Employer Regular Contributions for the year ending December 31, 2000 were determined as follows:
2.2% of the first $30,000 of a participant’s compensation;
5.2% of the next $10,000 of a participant’s compensation;6.0% of the next $25,000 of a participant’s compensation;
6.4% of the next $35,000 of a participant’s compensation;
2.95% of the next $60,000 of a participant’s compensation; and
0% above $160,000 of a participant’s compensation.
If participants elect to receive their Employer Regular Contribution in the form of common stock of Fahnestock Viner Holdings Inc. ("Holdings"), the Company may make an additional contribution of Holdings common stock up to or equal to 15 percent of the purchase price of the common stock (the "Employer Stock Contribution") at the discretion of the Directors of the Board. For the year ended December 31, 2000 the total Company contribution was approximately $2,503,000 plus approximately $188,000 which was contributed by the Company as an Employer Stock Contribution from forfeited accounts.
Employees may make salary deferral contributions of up to 14% of compensation. Current law limits participant deferrals to $10,500 for the plan year ended December 31, 2000.
Vesting
All participants are immediately and fully vested in all Employee Elective Deferrals and the income derived from the investment of such contributions.
Participants will be vested in Employer Regular Contributions plus the income thereon upon the completion of service with the Company or an affiliate at the following rate:
Less than 3 years of service 0%
After 3 years of service 20%
After 4 years of service 40%
After 5 years of service 60%
After 6 years of service 80%
After 7 years of service 100%
All years of service with the Company or an affiliate are counted to determine a participant’s nonforfeitable percentage except years of service before the Plan was restated in 1991. Participants will be 100 percent vested in the additional portion of the Employer Stock Contributions only upon completion of 5 years service.
At December 31, 2000, forfeited nonvested accounts totaled approximately $939,000. These accounts will be used to reduce future employer contributions. The 2000 employer contributions included approximately $188,000 from forfeited nonvested accounts.
Company Qualified Matching and Qualified Non-Elective Contributions as defined in the Plan document, if required, are fully vested when made. No payments under these provisions were required during the year ended December 31, 2000.

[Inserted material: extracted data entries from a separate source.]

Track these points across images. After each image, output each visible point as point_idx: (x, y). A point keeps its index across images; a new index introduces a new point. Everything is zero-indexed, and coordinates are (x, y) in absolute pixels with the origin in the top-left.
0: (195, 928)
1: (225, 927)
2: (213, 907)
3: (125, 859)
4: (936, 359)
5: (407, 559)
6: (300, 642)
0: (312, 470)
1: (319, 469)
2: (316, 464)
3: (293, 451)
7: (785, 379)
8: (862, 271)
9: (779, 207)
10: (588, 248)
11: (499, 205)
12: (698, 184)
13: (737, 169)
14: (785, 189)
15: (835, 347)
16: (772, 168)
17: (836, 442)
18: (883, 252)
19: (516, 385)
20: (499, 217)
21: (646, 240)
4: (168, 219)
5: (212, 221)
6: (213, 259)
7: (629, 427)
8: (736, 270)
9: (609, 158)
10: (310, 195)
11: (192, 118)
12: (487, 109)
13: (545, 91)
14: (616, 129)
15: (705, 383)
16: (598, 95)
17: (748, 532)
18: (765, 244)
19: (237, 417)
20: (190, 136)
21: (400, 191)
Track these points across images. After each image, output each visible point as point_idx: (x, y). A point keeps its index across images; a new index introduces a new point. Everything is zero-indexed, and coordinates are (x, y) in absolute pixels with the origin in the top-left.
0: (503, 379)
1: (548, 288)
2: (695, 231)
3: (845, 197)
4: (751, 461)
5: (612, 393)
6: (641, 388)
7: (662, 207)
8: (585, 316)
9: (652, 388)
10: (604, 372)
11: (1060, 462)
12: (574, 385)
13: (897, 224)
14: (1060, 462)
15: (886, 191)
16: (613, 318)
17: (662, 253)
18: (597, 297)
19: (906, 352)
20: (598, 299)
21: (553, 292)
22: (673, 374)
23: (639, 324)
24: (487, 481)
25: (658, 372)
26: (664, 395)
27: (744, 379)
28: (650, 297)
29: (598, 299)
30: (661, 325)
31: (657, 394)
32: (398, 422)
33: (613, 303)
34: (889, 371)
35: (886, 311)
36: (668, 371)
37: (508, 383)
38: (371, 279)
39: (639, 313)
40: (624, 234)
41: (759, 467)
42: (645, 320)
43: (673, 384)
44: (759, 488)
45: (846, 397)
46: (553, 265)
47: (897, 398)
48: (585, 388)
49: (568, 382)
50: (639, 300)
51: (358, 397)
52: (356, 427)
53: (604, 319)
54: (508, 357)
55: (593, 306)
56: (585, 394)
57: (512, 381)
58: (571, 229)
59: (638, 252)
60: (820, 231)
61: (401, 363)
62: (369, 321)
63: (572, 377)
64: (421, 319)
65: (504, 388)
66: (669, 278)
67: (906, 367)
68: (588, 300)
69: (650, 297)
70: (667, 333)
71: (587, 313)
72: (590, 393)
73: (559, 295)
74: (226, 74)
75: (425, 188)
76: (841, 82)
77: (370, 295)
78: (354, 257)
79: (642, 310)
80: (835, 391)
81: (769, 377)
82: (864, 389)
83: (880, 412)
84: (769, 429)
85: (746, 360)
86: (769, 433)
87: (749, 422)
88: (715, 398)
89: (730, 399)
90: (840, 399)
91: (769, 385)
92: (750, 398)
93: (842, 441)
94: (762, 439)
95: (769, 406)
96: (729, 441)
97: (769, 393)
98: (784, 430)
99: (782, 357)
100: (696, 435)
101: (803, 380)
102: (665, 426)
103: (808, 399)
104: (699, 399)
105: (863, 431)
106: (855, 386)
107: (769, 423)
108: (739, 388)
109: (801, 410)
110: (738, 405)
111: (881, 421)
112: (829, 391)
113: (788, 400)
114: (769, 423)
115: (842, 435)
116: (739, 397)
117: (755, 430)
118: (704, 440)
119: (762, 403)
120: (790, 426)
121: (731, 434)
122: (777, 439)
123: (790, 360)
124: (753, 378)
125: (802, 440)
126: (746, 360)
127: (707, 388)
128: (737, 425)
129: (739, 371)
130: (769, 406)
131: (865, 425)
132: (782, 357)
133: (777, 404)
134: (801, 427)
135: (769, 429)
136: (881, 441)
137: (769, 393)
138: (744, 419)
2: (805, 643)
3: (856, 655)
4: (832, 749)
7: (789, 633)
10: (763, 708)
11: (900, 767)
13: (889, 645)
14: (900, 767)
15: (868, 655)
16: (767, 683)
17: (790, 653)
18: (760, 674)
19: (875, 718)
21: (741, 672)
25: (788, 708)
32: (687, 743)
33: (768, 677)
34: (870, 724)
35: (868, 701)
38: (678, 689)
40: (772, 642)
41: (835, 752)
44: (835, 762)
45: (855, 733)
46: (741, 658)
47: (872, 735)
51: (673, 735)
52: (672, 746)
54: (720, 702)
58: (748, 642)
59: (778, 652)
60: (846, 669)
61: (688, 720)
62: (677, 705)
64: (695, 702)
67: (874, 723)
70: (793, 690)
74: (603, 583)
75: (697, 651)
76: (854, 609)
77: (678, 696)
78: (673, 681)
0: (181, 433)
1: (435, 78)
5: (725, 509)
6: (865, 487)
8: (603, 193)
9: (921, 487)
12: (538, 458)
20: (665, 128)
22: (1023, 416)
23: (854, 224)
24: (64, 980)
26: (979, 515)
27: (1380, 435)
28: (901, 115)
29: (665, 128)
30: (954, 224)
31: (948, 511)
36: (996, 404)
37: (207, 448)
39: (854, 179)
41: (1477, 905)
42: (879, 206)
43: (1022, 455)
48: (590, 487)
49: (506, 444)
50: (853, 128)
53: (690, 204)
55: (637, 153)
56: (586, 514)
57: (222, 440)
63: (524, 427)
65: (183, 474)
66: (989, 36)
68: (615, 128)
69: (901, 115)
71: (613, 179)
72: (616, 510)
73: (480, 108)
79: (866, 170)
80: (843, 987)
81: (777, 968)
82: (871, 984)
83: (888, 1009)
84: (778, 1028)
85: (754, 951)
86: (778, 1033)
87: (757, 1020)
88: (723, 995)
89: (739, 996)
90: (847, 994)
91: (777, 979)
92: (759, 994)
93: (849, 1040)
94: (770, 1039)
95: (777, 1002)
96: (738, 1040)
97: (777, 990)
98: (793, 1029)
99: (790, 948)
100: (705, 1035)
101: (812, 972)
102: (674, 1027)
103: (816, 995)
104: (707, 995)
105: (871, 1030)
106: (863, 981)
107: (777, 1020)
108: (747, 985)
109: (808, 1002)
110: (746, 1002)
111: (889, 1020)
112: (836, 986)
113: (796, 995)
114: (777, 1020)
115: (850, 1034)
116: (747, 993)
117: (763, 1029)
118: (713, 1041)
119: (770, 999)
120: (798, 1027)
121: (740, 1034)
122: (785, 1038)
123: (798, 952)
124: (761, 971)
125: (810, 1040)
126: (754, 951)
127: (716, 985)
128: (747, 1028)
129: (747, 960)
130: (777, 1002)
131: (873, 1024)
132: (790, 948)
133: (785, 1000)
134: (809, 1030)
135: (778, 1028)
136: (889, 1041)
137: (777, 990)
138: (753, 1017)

Notwithstanding the vesting schedules specified above, with respect to retirement, a participant’s right to his or her accounts will be nonforfeitable upon the attainment of: the later of age 65 or the fifth anniversary of the participation commencement date; death; or disability, as defined.
Payment of benefits
Payment of vested benefits under the Plan will be made in the event of a participant’s termination of employment, death, retirement, or financial hardship and may be paid in either a lump-sum distribution or over a certain period of time as determined by IRS rules or by participant election.
Loans to participants
Loans are made available to all participants. Loans must be adequately collateralized using not more than fifty percent of the participant’s vested account balance and bear a fixed interest rate of 8%. Loan principal and interest payments are applied to fund balances from which proceeds were drawn unless otherwise specified by the participant.
Income tax status
The Plan received a determination letter on August 2, 1994, from the Internal Revenue Service (IRS) qualifying the Plan under the IRS code as exempt from Federal income taxes. The Plan has been amended since receiving the determination letter. However, the Plan administrator believes that the Plan continues to be designed and operated in compliance with the applicable requirements of the Internal Revenue Code.